Top of GIVEN RECORDS
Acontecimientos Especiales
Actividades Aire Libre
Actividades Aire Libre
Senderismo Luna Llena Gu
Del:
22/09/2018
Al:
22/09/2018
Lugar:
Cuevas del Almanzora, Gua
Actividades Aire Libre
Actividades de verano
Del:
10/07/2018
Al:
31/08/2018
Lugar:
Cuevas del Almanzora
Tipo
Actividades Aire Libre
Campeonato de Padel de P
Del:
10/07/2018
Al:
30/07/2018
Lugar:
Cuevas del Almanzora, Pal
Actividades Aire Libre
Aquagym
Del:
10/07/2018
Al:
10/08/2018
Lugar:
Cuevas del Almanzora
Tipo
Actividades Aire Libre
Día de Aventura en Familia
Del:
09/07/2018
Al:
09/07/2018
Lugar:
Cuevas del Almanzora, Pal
Bottom of GIVEN RECORDS
**TRY IT**
All of the entries above should be written out verbatim.

**YOUR RESPONSE**
Acontecimientos Especiales
Actividades Aire Libre
Actividades Aire Libre
Senderismo Luna Llena Gu
Del:
22/09/2018
Al:
22/09/2018
Lugar:
Cuevas del Almanzora, Gua
Actividades Aire Libre
Actividades de verano
Del:
10/07/2018
Al:
31/08/2018
Lugar:
Cuevas del Almanzora
Tipo
Actividades Aire Libre
Campeonato de Padel de P
Del:
10/07/2018
Al:
30/07/2018
Lugar:
Cuevas del Almanzora, Pal
Actividades Aire Libre
Aquagym
Del:
10/07/2018
Al:
10/08/2018
Lugar:
Cuevas del Almanzora
Tipo
Actividades Aire Libre
Día de Aventura en Familia
Del:
09/07/2018
Al:
09/07/2018
Lugar:
Cuevas del Almanzora, Pal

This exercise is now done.